Chapter 2 plays an important motivational role in the thesis and is aimed at pointing out geometric characteristics of a Grothendieck topos. For a topological space $X$ one can consider the category of its open sets $\mathcal{O}(X)$ that is a complete Heyting algebra, so that we have a functor $$ \text{Spaces} \to \text{cHa}^{\text{op}}. $$ We study properties of this functor concluding that there is a huge subcategory of spaces (sober ones) that embeds into $\text{cHa}^{\text{op}}$ via this functor. For a notational motivation we call Locales the opposite of cHa, $$\text{SobSpaces} \hookrightarrow \text{Locales} $$ So locales naturally are generalized (sober) spaces.

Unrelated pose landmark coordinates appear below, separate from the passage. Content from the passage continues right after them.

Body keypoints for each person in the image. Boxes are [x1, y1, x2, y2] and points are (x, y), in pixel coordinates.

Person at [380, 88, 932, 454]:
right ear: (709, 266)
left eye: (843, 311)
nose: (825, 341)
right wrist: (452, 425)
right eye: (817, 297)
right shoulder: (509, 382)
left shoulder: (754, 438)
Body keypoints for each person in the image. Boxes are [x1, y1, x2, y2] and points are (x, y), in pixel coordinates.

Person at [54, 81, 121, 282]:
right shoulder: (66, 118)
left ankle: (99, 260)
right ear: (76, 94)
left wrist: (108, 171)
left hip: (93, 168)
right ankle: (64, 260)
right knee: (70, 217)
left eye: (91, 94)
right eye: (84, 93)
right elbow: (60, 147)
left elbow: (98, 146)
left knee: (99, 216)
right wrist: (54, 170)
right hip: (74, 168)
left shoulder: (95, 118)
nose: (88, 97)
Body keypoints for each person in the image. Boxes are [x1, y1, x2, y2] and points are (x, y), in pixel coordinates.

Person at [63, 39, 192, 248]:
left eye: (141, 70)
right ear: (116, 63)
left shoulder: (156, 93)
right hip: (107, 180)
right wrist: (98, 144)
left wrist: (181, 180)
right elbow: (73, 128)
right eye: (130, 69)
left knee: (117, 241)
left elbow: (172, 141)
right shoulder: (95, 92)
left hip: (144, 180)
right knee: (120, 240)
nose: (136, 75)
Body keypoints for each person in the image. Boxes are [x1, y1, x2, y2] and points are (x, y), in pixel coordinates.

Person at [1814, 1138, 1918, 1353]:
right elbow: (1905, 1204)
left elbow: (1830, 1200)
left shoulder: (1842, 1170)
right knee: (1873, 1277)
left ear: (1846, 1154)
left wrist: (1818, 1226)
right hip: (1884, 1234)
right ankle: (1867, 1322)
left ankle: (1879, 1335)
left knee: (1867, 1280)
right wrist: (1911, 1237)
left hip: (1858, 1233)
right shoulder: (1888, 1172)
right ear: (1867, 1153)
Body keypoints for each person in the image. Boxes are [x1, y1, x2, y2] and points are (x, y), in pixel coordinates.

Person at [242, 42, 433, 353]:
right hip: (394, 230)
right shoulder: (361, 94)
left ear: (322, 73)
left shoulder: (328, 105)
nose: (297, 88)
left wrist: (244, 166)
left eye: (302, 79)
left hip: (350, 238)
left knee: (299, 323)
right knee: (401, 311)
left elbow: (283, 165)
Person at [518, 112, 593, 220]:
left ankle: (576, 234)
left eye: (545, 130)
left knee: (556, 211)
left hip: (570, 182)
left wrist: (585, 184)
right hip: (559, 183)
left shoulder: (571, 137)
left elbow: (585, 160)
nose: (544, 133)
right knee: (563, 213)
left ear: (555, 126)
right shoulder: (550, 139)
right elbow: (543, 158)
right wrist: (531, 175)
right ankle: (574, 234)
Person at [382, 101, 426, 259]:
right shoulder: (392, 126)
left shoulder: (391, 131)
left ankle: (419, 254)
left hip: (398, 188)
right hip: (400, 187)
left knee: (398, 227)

In Chapter 2 we present the notion of localic topos that is a Grothendieck topos on a locale and we prove that there is an equivalence of category between the category of locales and the category of localic toposes

\begin{matrix} \text{Locales} & \leftrightarrows & \text{LocToposes.} & \end{matrix}

This equivalence is the precise sense in which a localic topos is a generalized topological space, that is the same in which its associated locale is a generalized topological space.

A generic Grothendieck topos has not this fascinating property, there is not a topological space from which it comes from, but precisely in this rift one can collocate Barr's theorem.

Chapter 3 is devoted to proving Barr's theorem that we can formulate right now:

Any Grothendieck topos is covered by a localic boolean one.

This theorem states that not any Grothendieck topos is geometric but not far from it there is an other Grothendieck topos that is not only geometric (better say localic) but it is also boolean. This is the first and most naive interpretation of Barr's theorem.